The core significance of IBM's warning is that its AI and quantum computing technical narratives have yet to be fully translated into actual revenue and order execution that can withstand quarterly fluctuations. Initial sales for the second quarter were only 17.2 billion US dollars, lower than the market's growth forecast of about 18 billion US dollars, while IBM's revenue in the first quarter still increased 9% to 15.92 billion US dollars, and software sales increased 11.3%. The contrast between before and after shows that the market previously gave it a “high-growth software company,” and there is not much room for fault tolerance.

What is more noteworthy is that management also acknowledged that customers prioritize their budgets for servers, storage, and memory, as well as IBM's own failure to adjust sales strategies in a timely manner and delay multiple large orders; this means that the performance gap is due to both external budget migration and internal execution errors, and may not be simply due to the macro environment.

For IBM, quantum computing is still a forward option with extremely high strategic value and a long commercial return period. It cannot replace the growing responsibilities of Red Hat, automation, data infrastructure, consulting, and mainframe software in the current income statement. IBM has announced that it will invest more than $10 billion over the next five years to advance quantum computing, with the goal of building large-scale fault-tolerant quantum computers by 2029.

However, what the capital market currently needs to verify is not the technology roadmap itself, but whether companies can use hybrid cloud, artificial intelligence governance, data orchestration, and mission-critical infrastructure to transform enterprise AI investment into continuous software subscriptions, consulting sales, and free cash flow. Artificial intelligence is also a double-edged sword for IBM: it can increase enterprises' demand for infrastructure software, security, and model management, but it also reduces manual labor hours for traditional code maintenance, consulting, and system modernization. Old code modernization tools introduced by companies such as AnthroPic have prompted investors to re-evaluate the economic moat of IBM's mainframe ecosystem.

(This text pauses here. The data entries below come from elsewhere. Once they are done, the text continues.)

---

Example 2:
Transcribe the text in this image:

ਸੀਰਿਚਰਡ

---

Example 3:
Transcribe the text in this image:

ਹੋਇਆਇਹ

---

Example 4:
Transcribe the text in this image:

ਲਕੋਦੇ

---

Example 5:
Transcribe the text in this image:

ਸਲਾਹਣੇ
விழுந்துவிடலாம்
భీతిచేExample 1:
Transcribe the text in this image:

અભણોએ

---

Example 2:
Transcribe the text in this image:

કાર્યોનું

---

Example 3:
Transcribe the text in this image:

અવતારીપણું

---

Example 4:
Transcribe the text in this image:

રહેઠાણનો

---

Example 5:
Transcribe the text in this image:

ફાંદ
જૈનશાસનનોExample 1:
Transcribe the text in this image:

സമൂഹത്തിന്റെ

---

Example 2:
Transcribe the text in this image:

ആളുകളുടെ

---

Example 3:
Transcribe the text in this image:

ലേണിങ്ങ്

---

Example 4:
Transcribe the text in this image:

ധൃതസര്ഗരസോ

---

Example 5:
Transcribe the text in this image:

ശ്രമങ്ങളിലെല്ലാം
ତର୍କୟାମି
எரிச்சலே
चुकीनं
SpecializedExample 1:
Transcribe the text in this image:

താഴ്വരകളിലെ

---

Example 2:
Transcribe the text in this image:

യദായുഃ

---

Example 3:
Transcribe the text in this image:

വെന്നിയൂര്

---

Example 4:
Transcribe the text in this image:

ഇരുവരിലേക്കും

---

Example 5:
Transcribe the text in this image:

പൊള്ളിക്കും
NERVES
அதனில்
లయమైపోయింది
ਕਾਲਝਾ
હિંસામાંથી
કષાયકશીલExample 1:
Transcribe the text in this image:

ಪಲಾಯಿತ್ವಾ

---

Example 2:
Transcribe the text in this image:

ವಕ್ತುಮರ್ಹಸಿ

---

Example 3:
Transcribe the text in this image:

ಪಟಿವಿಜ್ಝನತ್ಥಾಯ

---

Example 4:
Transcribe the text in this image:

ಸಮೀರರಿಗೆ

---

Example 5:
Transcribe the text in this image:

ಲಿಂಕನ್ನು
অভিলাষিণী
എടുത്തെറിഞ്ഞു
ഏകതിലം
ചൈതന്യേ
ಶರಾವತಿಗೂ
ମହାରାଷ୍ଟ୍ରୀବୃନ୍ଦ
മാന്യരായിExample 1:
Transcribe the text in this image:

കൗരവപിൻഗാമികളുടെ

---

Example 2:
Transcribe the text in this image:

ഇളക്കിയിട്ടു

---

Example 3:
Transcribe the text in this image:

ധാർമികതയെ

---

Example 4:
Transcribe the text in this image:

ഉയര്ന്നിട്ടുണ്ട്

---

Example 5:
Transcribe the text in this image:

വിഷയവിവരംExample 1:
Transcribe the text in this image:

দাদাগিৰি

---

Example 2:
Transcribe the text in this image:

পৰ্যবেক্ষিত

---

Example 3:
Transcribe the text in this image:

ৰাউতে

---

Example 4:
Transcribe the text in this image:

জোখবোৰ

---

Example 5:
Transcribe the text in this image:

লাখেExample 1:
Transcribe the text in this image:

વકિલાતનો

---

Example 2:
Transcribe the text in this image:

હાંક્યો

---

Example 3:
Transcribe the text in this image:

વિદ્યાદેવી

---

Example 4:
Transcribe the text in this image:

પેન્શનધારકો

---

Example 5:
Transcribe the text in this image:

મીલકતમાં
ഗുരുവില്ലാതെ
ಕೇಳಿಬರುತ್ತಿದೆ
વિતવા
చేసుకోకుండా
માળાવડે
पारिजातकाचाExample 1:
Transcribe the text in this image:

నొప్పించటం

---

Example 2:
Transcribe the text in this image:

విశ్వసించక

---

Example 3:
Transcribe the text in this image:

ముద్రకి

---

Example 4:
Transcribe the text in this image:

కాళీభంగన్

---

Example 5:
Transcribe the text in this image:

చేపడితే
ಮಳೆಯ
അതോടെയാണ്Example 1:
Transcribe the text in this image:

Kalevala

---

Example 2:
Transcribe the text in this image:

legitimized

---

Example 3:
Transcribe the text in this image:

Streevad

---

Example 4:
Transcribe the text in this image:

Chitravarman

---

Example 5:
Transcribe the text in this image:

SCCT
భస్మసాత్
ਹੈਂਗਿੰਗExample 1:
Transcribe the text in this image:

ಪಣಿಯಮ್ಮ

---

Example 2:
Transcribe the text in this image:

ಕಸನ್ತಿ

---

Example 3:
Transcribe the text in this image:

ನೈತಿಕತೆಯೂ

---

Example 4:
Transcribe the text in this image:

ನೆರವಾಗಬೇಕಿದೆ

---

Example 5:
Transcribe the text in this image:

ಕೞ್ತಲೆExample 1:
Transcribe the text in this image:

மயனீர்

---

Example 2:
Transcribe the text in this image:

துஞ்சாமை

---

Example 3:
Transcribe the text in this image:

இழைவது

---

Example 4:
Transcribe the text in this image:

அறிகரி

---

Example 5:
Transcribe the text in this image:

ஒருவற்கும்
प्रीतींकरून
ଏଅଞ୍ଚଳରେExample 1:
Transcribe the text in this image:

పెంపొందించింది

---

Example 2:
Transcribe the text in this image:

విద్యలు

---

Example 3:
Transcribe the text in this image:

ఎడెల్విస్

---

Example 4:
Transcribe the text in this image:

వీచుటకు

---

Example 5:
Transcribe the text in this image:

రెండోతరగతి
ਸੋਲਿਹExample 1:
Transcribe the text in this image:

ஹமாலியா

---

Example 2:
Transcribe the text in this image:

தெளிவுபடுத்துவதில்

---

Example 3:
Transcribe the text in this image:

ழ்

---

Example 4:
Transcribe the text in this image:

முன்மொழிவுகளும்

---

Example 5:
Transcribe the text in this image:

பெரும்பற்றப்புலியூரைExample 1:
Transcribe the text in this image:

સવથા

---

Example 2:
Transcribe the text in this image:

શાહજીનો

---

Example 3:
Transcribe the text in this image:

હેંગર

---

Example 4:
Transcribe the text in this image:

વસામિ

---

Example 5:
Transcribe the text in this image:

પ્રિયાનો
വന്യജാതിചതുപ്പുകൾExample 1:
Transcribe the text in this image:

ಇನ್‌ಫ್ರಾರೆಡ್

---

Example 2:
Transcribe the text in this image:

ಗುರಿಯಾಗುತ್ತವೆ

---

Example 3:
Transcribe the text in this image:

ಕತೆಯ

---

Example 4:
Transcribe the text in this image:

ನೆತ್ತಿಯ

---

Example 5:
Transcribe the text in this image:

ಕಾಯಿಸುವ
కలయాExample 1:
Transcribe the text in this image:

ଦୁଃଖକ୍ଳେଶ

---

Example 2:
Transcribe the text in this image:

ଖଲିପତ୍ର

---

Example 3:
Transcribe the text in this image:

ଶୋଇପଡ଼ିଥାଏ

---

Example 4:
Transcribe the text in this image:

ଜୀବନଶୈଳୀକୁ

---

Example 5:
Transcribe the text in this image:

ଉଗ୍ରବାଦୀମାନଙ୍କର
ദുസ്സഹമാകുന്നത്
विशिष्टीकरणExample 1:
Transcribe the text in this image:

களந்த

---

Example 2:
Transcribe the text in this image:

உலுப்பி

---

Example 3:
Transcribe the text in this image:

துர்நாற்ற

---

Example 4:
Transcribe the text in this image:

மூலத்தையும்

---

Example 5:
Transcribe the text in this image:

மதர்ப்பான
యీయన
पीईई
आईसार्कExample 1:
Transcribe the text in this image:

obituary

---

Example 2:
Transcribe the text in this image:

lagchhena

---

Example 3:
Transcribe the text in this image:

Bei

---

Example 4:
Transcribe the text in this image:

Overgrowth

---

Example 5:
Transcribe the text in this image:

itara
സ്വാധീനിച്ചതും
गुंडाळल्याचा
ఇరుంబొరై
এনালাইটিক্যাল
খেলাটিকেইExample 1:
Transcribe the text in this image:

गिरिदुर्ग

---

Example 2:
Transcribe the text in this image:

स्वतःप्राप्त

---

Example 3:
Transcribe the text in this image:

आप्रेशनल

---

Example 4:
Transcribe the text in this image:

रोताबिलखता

IBM's initial performance fell short of expectations, which could lead to budget reallocation and further fragmentation of valuations within the technology sector: customers snapping up servers, memory and storage, validating demand for semiconductors, server manufacturers, and data center supply chains, but temporarily squeezing traditional software, consulting, and digitalization projects that can be delayed. As a result, IBM is more like an alarm for the enterprise software and information technology services sector, rather than evidence of the collapse of demand in the entire AI industry; the real danger signal will be that cloud vendors such as Microsoft, Amazon, and Google cut capital expenses simultaneously, or that orders for servers, HBM, and network equipment weaken simultaneously. This combination has not yet appeared. The market expects S&P 500 earnings to increase by more than 23% in the second quarter, and profits in the technology sector to increase by more than 65%. Therefore, the biggest risk now is not that there has been no growth, but that growth must continue to exceed already extremely high expectations.

IBM's stall is more likely to be a catalyst for the phased pullback of overvalued technology stocks and the rotation of the “sell software, buy hardware” style, rather than triggering the systemic collapse of global technology stocks alone. According to the Bank of America's latest survey, fund managers' cash positions have dropped to 3.6%, and the bulls and bears have reached an extremely optimistic area of 9.4, indicating that market positions are already crowded and the buffer against negative surprises is very thin; in this environment, as long as a company “performs well but falls short of perfect expectations,” the decline may be significantly amplified.